Things you should avoid:
- Do not go barefoot.
- Do not soak your feet.
- Do not wear shoes that do not fit or socks that are tight.
- Do not try to fix foot problems at home.
- Do not use a razor blade.
- Do not use heating pads or put a hot water bottle on your feet.
- Do not cross your legs for long amounts of time.
- This lowers blood flow to your feet.
What to wear on your feet
For your socks:
- Choose socks that are seamless or have soft, flat seams.
- Wear clean, cotton socks that will absorb sweat.
- Choose light colored socks to help show blood or fluid draining from an unseen wound.
- Do not use socks with tight bands on top.
For your shoes:
- Have your feet sized each time you buy new shoes.
- Shop for shoes later in the day, when your feet may be swollen, to make a better fit
- Choose shoes that have enough room inside so your toes do not curl or rub against your shoe.
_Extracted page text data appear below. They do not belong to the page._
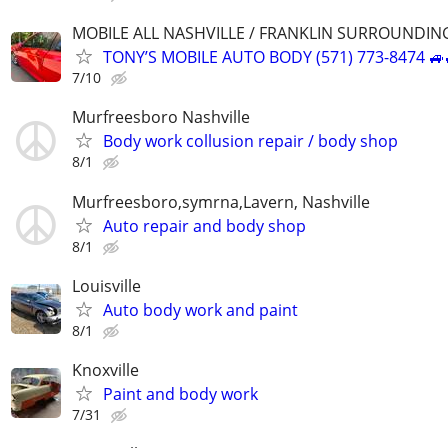
MOBILE ALL NASHVILLE / FRANKLIN SURROUNDIN
TONY’S MOBILE AUTO BODY (571) 773-8474 🚙
7/10
Murfreesboro Nashville
Body work collusion repair / body shop
8/1
Murfreesboro,symrna,Lavern, Nashville
Auto repair and body shop
8/1
Louisville
Auto body work and paint
8/1
Knoxville
Paint and body work
7/31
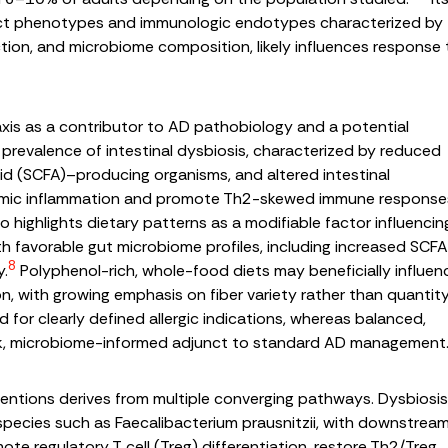
stinct phenotypes and immunologic endotypes characterized by
nction, and microbiome composition, likely influences response 
axis as a contributor to AD pathobiology and a potential
h prevalence of intestinal dysbiosis, characterized by reduced
acid (SCFA)–producing organisms, and altered intestinal
temic inflammation and promote Th2-skewed immune response
 highlights dietary patterns as a modifiable factor influencin
ith favorable gut microbiome profiles, including increased SCF
8
y.
Polyphenol-rich, whole-food diets may beneficially influen
, with growing emphasis on fiber variety rather than quantit
d for clearly defined allergic indications, whereas balanced,
isk, microbiome-informed adjunct to standard AD management
rventions derives from multiple converging pathways. Dysbiosis
 species such as
Faecalibacterium prausnitzii
, with downstrea
e regulatory T cell (Treg) differentiation, restore Th2/Treg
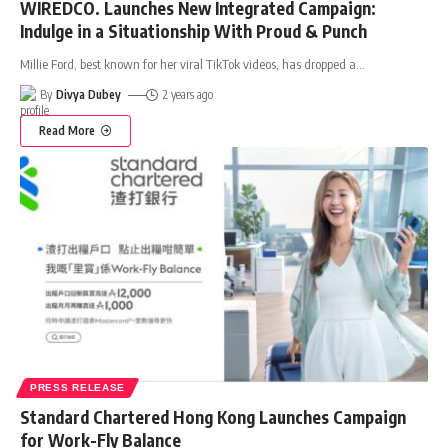
WIREDCO. Launches New Integrated Campaign:
Indulge in a Situationship With Proud & Punch
Millie Ford, best known for her viral TikTok videos, has dropped a
…
By
Divya Dubey
2 years ago
Read More
PRESS RELEASE
Standard Chartered Hong Kong Launches Campaign
for Work-Fly Balance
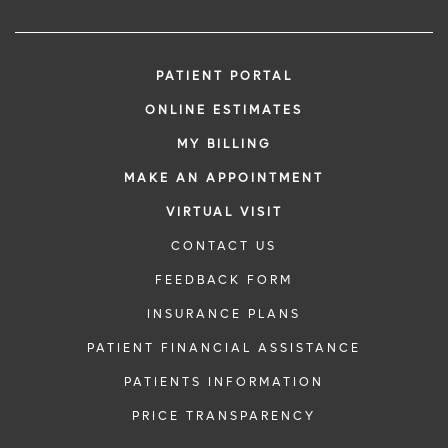
PATIENT PORTAL
ONLINE ESTIMATES
MY BILLING
MAKE AN APPOINTMENT
VIRTUAL VISIT
CONTACT US
FEEDBACK FORM
INSURANCE PLANS
PATIENT FINANCIAL ASSISTANCE
PATIENTS INFORMATION
PRICE TRANSPARENCY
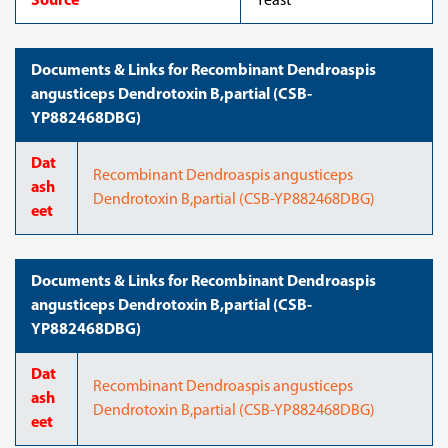
Source
Yeast
Documents & Links for Recombinant Dendroaspis
angusticeps Dendrotoxin B,partial (CSB-
YP882468DBG)
Dat
Recombinant Dendroaspis angusticeps
ash
Dendrotoxin B,partial (CSB-YP882468DBG)
eet
Documents & Links for Recombinant Dendroaspis
angusticeps Dendrotoxin B,partial (CSB-
YP882468DBG)
Dat
Recombinant Dendroaspis angusticeps
ash
Dendrotoxin B,partial (CSB-YP882468DBG)
eet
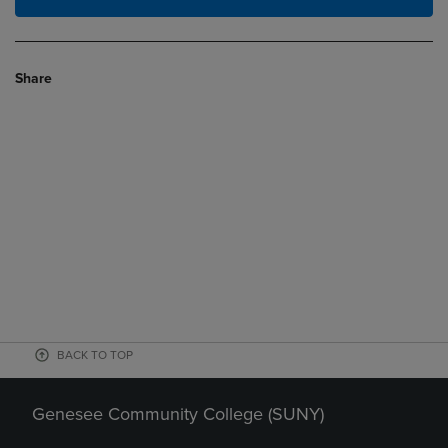
Share
BACK TO TOP
Genesee Community College (SUNY)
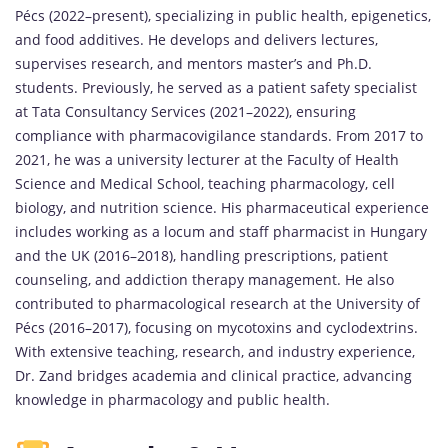
Pécs (2022–present), specializing in public health, epigenetics,
and food additives. He develops and delivers lectures,
supervises research, and mentors master’s and Ph.D.
students. Previously, he served as a patient safety specialist
at Tata Consultancy Services (2021–2022), ensuring
compliance with pharmacovigilance standards. From 2017 to
2021, he was a university lecturer at the Faculty of Health
Science and Medical School, teaching pharmacology, cell
biology, and nutrition science. His pharmaceutical experience
includes working as a locum and staff pharmacist in Hungary
and the UK (2016–2018), handling prescriptions, patient
counseling, and addiction therapy management. He also
contributed to pharmacological research at the University of
Pécs (2016–2017), focusing on mycotoxins and cyclodextrins.
With extensive teaching, research, and industry experience,
Dr. Zand bridges academia and clinical practice, advancing
knowledge in pharmacology and public health.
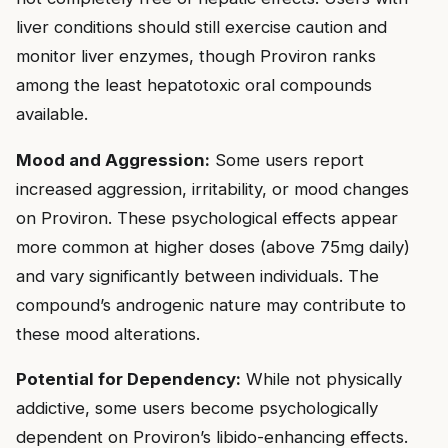
liver conditions should still exercise caution and
monitor liver enzymes, though Proviron ranks
among the least hepatotoxic oral compounds
available.
Mood and Aggression:
Some users report
increased aggression, irritability, or mood changes
on Proviron. These psychological effects appear
more common at higher doses (above 75mg daily)
and vary significantly between individuals. The
compound’s androgenic nature may contribute to
these mood alterations.
Potential for Dependency:
While not physically
addictive, some users become psychologically
dependent on Proviron’s libido-enhancing effects.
- Buy shoes with a low heel. This will put less stress on your feet.
- Break in shoes slowly.
- Choose slippers with sturdy toes.
Be aware of these signs of decreased blood flow in your feet
- Leg pain when walking or doing activity that goes away with rest
- Shiny skin on lower legs
- Legs that are dark purple when hanging
- Lack of hair growth on your legs
Call your doctor if you have any of the following
- Nerve damage to your feet (diabetic neuropathy) and you need your toenails cut and calluses removed
- Ingrown toenails
- Open sores (with or without drainage), rash, or blisters on your feet.